Drei Tage ist es her, dass ein achtjähriger Junge und seine Mutter am Frankfurter Hauptbahnhof vor einen einfahrenden Zug gestoßen wurden. Das Kind starb. Am Ende des Gleises liegen auf einer Fläche von etwa zwei mal zehn Metern Blumen, Gestecke, Plüschtiere und Beileidsbekundungen in verschiedenen Sprachen. Die eritreische Gemeinde der Stadt hat ihre Anteilnahme formuliert, die Frankfurter Eintracht auch, eine Kinderzeichnung zeigt ein Kind unter einem Regenbogen, darüber rote Herzen. Zahlreiche Kerzen brennen. Eine Passantin legt eine rosa Rose dazu, eine zweite einen gelben Teddybären, ein Mann hat eine weiße Nelke dabei, eine Frau bekreuzigt sich. Zwei Mitarbeiter der Bahn-Sicherheit beaufsichtigen die Szene, gelb-schwarzes Band grenzt die Trauerfläche ab.

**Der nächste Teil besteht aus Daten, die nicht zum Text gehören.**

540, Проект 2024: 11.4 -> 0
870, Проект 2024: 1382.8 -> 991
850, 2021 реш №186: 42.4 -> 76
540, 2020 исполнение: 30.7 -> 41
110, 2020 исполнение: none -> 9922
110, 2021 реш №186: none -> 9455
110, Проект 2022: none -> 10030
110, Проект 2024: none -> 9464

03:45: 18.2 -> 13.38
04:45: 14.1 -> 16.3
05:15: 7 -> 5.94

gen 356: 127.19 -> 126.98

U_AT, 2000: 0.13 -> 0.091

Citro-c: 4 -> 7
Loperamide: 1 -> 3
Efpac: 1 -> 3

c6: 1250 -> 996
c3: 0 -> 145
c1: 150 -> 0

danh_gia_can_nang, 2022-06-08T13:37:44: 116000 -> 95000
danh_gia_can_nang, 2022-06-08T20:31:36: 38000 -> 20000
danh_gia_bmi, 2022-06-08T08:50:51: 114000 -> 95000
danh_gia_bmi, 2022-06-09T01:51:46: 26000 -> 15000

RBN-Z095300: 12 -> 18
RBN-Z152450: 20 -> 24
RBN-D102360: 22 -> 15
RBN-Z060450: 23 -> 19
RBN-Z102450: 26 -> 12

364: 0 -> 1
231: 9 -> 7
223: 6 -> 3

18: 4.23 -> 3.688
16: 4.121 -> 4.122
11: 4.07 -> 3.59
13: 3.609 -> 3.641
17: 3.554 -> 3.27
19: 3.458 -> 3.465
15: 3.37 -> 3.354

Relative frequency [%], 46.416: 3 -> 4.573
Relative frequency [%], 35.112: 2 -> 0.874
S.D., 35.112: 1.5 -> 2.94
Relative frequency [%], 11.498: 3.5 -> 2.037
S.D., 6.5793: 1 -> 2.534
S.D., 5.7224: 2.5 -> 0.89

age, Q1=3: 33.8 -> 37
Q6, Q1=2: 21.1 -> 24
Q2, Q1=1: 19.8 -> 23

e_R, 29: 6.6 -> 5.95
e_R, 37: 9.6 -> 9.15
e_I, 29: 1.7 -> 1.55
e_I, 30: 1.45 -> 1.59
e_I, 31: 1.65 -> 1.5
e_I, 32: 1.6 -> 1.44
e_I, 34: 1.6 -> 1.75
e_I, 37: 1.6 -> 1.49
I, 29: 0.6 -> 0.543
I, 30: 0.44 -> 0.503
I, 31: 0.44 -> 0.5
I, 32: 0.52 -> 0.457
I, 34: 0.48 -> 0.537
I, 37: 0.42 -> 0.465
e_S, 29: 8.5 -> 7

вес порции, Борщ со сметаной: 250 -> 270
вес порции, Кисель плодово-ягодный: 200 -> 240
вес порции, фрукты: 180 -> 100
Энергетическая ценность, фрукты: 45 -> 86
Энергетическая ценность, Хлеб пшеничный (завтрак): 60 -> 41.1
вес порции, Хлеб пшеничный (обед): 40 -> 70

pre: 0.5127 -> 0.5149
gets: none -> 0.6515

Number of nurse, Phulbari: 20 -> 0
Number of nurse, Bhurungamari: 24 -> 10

Die erste Fahrt mit der Bahn, nachdem ich von dem Ereignis gehört hatte, fühlt sich seltsam an. Ich stelle mich direkt neben eine Wand, ausreichend Abstand zur Bahnsteigkante. Bei der zweiten Fahrt regiert schon wieder die Routine. Es hätte jeden treffen können, der hier Blumen ablegt. Wer sich häufiger über Bahnhöfe bewegt, kennt den Tumult, die Hektik, die Enge auf den Bahnsteigen. Ein Wunder eigentlich, dass nicht mehr Menschen ins Gleisbett fallen. Wie verletzlich ist man doch. Aber dass ein Mensch diese Verletzlichkeit offenbar gezielt ausnutzt und aus dem Nichts Menschen vor den Zug stößt, das erschüttert.
Ohne Vertrauen geht es nicht
Es erschüttert das „Urvertrauen, nicht unversehens in mörderischer Absicht angegriffen zu werden“, schreibt ein Autor der Frankfurter Allgemeinen Zeitung. Damit hat er wohl Recht. Aber dennoch dürfen wir uns das soziale Grundvertrauen durch diese Tat nicht nehmen lassen. Wir dürfen uns nicht von einem womöglich psychisch Kranken dazu verleiten lassen, unsere Mitmenschen, vor allem die fremd aussehenden und die Mitmenschen aus anderen Herkunftsländern, misstrauisch und argwöhnisch anzuschauen. Misstrauen macht unfrei und es vergiftet das Zusammenleben.
Ohne Vertrauen kann keine Gesellschaft, kein soziales Miteinander funktionieren. Wir sind darauf angewiesen, dass wir Vertrauen geben und empfangen. Ich muss darauf vertrauen, dass der andere mir nicht grundsätzlich etwas Böses will, dass der Busfahrer fahrtüchtig ist und die Kellnerin keine Drogen in die Cola kippt. Und auch darauf, dass andere in mir nicht einen potenziellen Verbrecher sehen, weil ich ein weißer, heterosexueller Mann mit innerdeutschem Migrationshintergrund bin.
Deshalb sollten wir uns nicht an der unsäglichen und ätzenden Stimmungsmache beteiligen, die reflexhaft wieder pauschal gegen Migranten und die Flüchtlingspolitik aufkocht, angefeuert unter anderem von Vertretern der AfD – ohne Rücksicht auf Fakten, Ermittlungsergebnisse und Zusammenhänge. Vielmehr sollten wir mit den Betroffenen trauern und aller Erschütterung zum Trotz wieder menschliches Vertrauen wagen und dem Nächsten Gutes unterstellen – egal woher er kommt.